Shire acquista ViroPharma per 4,2 miliardi di dollari

L'accordo, approvato all'unanimità dai Cda delle due aziende, rafforza la posizione di Shire nel trattamento delle malattie rare

Shire, farmaceutica con sede principale nel Regno Unito, ha raggiunto un accordo per acquisire la biotech americana ViroPharma per 4,2 miliardi di dollari, rafforzando così il proprio portafoglio nell'ambito delle patologie rare. 

In base all'accordo, approvato all'unanimità dai consigli di amministrazione delle due società, Shire pagherà 50 dollari in contanti per ogni azione di ViroPharma, un premio del 27% rispetto al prezzo delle azioni di venerdì 8 novembre. La chiusura della transazione, parte del programma di riorganizzazione One Shire del nuovo amministratore delegato Flemming Ornshov secondo quanto riportato dal Financial Times, è prevista tra fine di quest'anno e l'inizio del 2014.

Shire stima un impatto immediato dell'acquisizione sugli utili e un risparmio sui costi annuali di circa 150 milioni di dollari entro il 2015.

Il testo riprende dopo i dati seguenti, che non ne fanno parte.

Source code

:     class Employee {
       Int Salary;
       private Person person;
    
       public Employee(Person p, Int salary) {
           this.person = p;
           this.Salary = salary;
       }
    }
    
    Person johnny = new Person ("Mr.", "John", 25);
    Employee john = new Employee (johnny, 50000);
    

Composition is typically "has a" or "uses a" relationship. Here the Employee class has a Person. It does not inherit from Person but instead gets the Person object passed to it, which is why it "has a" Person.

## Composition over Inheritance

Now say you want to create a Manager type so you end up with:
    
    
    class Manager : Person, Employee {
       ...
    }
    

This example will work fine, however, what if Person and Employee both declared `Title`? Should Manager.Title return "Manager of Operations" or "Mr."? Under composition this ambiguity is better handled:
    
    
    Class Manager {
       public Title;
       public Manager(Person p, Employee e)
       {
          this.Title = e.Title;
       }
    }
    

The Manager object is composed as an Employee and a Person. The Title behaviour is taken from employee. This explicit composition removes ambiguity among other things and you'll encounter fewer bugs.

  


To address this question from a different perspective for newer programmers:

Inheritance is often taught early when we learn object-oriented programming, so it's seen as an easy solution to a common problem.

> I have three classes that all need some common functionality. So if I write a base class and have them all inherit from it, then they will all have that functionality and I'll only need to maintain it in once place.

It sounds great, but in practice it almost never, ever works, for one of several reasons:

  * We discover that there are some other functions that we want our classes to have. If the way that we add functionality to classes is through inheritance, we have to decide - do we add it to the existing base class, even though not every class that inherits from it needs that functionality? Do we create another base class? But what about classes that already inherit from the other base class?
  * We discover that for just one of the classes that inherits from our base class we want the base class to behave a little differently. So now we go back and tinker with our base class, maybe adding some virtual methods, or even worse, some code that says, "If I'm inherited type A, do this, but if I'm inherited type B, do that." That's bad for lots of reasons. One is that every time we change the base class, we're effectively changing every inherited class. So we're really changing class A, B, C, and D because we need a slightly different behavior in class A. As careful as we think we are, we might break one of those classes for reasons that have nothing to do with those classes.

Inoltre la farmaceutica prevede che il proprio business di farmaci orfani raggiungerà quota 2 miliardi di dollari entro il 2014, pari al 40% delle vendite totali dell'azienda (rispetto al 30% attuale). La crescita delle entrate sarà guidata in particolare dall'ingresso nel portafoglio di Shire di Cinryze (C1 esterasi-inibitore), principale farmaco di ViroPharma indicato per prevenire gli attacchi in adulti e adolescenti affetti da angioedema ereditario, malattia rara che colpisce circa 18.000 persone in Europa e negli Stati Uniti. Nel 2012 il farmaco ha generato negli Stati Uniti 321 milioni di dollari di vendite; le entrate totali di ViroPharma in quell'anno sono state pari a 428 milioni.

"L'aggiunta Cinryze ci permetterà di offrire una continuità di cura ai pazienti affetti da angioedema ereditario" ha commentato Flemming Ornshov.

Per il trattamento acuto di questa condizione Shire aveva già, tra i propri prodotti, Firazyr (icatibant).

Oltre a Cinryze, entreranno nel portafoglio di Shire anche Plenadren (idrocortisone) e Buccolam (midazolam soluzione oromucosale), farmaci già commercializzati rispettivamente per l'insufficienza surrenalica  e per il trattamento di emergenza delle crisi epilettiche in età pediatrica, e alcuni prodotti in sperimentazione, tra cui in fase II di sviluppo, maribavir per il trattamento delle infezioni da Cytomegalovirus in pazienti trapiantati, e VP20621 per la prevezione delle infezioni da Clostridium difficile.

A seguito della notizia dell'acquisizione, oggi, 11 novembre, il prezzo delle azioni di Shire nella Borsa di Londra è salito del 2,5% a 28,65 sterline.